Gotcha. So, you “save” the citizens money by making citizens pay money. That doesn’t sounds like a scam at all.
 
7. Oklahoma Lawmakers. Leave it to Oklahoma to outdo all other states in suppressing a woman’s right to choose. This month it passed Senate Bill 1552 to make abortion a felony.  And, the bill offers no exceptions for cases of rape, incest or when fetal anomalies makes survival outside the womb impossible. The vote was 33-12, with one Democrat  voting for it and five Republicans voting against it. One of those five was Ervin Yen, the senate’s only physician, who labeled the bill “insane.”
 
He might also have called it flat-out unconstitutional. Despite what the nation’s forced-birthers have done to undermine it over the past 43 years, the Roe v.

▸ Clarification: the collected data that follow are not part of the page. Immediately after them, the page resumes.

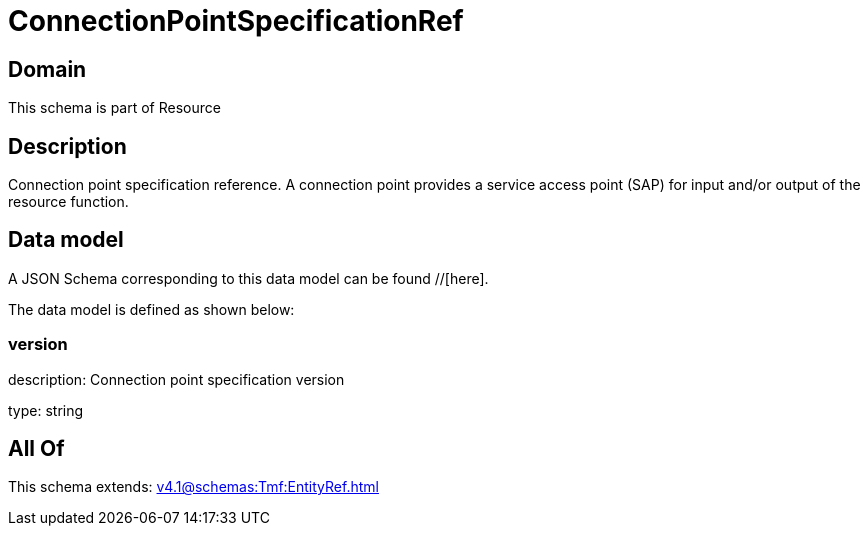 = ConnectionPointSpecificationRef

[#domain]
== Domain

This schema is part of Resource

[#description]
== Description
Connection point specification reference. A connection point provides a service access point (SAP) for input and/or output of the resource function.


[#data_model]
== Data model

A JSON Schema corresponding to this data model can be found //[here].



The data model is defined as shown below:


=== version
description: Connection point specification version

type: string


[#all_of]
== All Of

This schema extends: xref:v4.1@schemas:Tmf:EntityRef.adoc[]
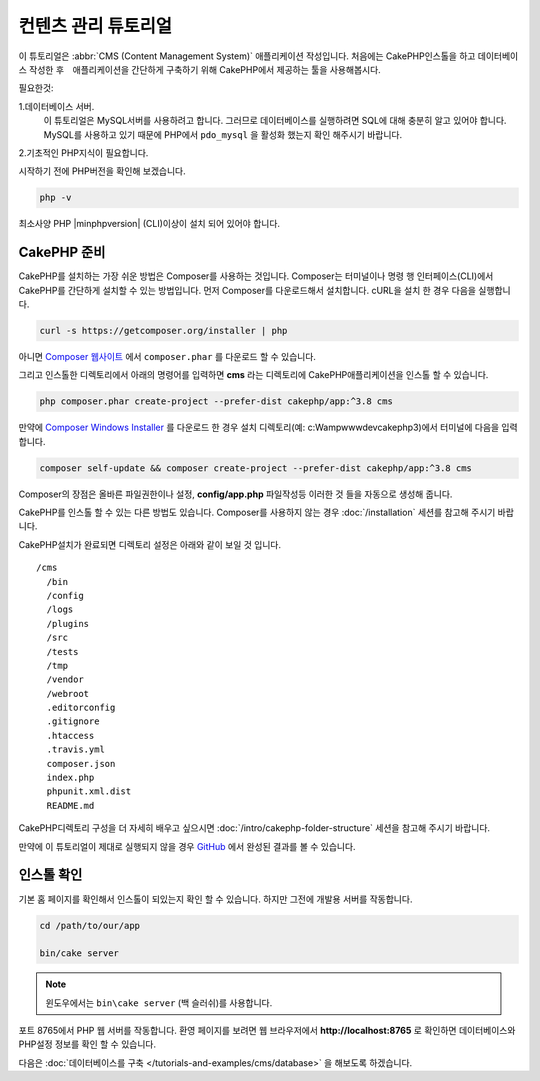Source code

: 컨텐츠 관리 튜토리얼
############################

이 튜토리얼은 :abbr:`CMS (Content Management System)` 애플리케이션 작성입니다.
처음에는 CakePHP인스톨을 하고 데이터베이스 작성한 후　애플리케이션을 간단하게 구축하기 위해 CakePHP에서 제공하는 툴을 사용해봅시다.

필요한것:

1.데이터베이스 서버.
  이 튜토리얼은 MySQL서버를 사용하려고 합니다.
  그러므로 데이터베이스를 실행하려면 SQL에 대해 충분히 알고 있어야 합니다.
  MySQL를 사용하고 있기 때문에 PHP에서 ``pdo_mysql`` 을 활성화 했는지 확인 해주시기 바랍니다.

2.기초적인 PHP지식이 필요합니다.

시작하기 전에 PHP버전을 확인해 보겠습니다.

.. code-block:: bash

    php -v

최소사양 PHP |minphpversion| (CLI)이상이 설치 되어 있어야 합니다.

CakePHP 준비
==============

CakePHP를 설치하는 가장 쉬운 방법은 Composer를 사용하는 것입니다.
Composer는 터미널이나 명령 행 인터페이스(CLI)에서 CakePHP를 간단하게 설치할 수 있는 방법입니다.
먼저 Composer를 다운로드해서 설치합니다. cURL을 설치 한 경우 다음을 실행합니다.

.. code-block:: bash

    curl -s https://getcomposer.org/installer | php

아니면 `Composer 웹사이트 <https://getcomposer.org/download/>`_
에서 ``composer.phar`` 를 다운로드 할 수 있습니다.

그리고 인스톨한 디렉토리에서 아래의 명령어를 입력하면 **cms** 라는 디렉토리에 CakePHP애플리케이션을 인스톨 할 수 있습니다.

.. code-block:: bash

    php composer.phar create-project --prefer-dist cakephp/app:^3.8 cms

만약에 `Composer Windows Installer <https://getcomposer.org/Composer-Setup.exe>`_
를 다운로드 한 경우 설치 디렉토리(예: c:\Wamp\www\dev\cakephp3)에서 터미널에 다음을 입력합니다.

.. code-block:: bash

    composer self-update && composer create-project --prefer-dist cakephp/app:^3.8 cms

Composer의 장점은 올바른 파일권한이나 설정, **config/app.php** 파일작성등 이러한 것 들을 자동으로 생성해 줍니다.

CakePHP를 인스톨 할 수 있는 다른 방법도 있습니다. Composer를 사용하지 않는 경우
:doc:`/installation` 세션를 참고해 주시기 바랍니다.

CakePHP설치가 완료되면 디렉토리 설정은 아래와 같이 보일 것 입니다. ::

    /cms
      /bin
      /config
      /logs
      /plugins
      /src
      /tests
      /tmp
      /vendor
      /webroot
      .editorconfig
      .gitignore
      .htaccess
      .travis.yml
      composer.json
      index.php
      phpunit.xml.dist
      README.md

CakePHP디렉토리 구성을 더 자세히 배우고 싶으시면
:doc:`/intro/cakephp-folder-structure` 세션을 참고해 주시기 바랍니다.

만약에 이 튜토리얼이 제대로 실행되지 않을 경우 `GitHub <https://github.com/cakephp/cms-tutorial>`_
에서 완성된 결과를 볼 수 있습니다.

인스톨 확인
===================

기본 홈 페이지를 확인해서 인스톨이 되있는지 확인 할 수 있습니다. 하지만 그전에 개발용 서버를 작동합니다.

.. code-block:: bash

    cd /path/to/our/app

    bin/cake server

.. note::

    윈도우에서는 ``bin\cake server`` (백 슬러쉬)를 사용합니다.

포트 8765에서 PHP 웹 서버를 작동합니다. 환영 페이지를 보려면 웹 브라우저에서 **http://localhost:8765** 로 확인하면
데이터베이스와 PHP설정 정보를 확인 할 수 있습니다.

다음은 :doc:`데이터베이스를 구축 </tutorials-and-examples/cms/database>` 을 해보도록 하겠습니다.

Wade ruling establishing the right to abortion remains the law of the land.
 
If the bill is overturned as unconstitutional, as is likely, it wouldn’t be the first time for the Sooner state. Three abortion laws passed in recent years by Oklahoma lawmakers have been overturned by the courts. The Oklahoma Supreme Court in March rejected a ballot initiative for an amendment to the state constitution that would, if voters approved, have made abortion a felony. The OSC ruled that the initiative violated U.S. Supreme Court rulings and that the state court "is not free to impose its own view of the law."
 
As representatives in the Oklahoma House deliberated the bill April 21, Republican Rep. Dave Brumbaugh, the chairman of the Republican majority caucus, sneered at objections the bill would mean more expensive litigation just as in previous abortion cases the state has lost. He said: "If we take care of morality. God will take care of the economy." 
___________________________

And the winner is:


Because Gohmert is a certified bonehead, guaranteed to be a regular monthly candidate, this month I have to go with Idaho Governor Butch Otter.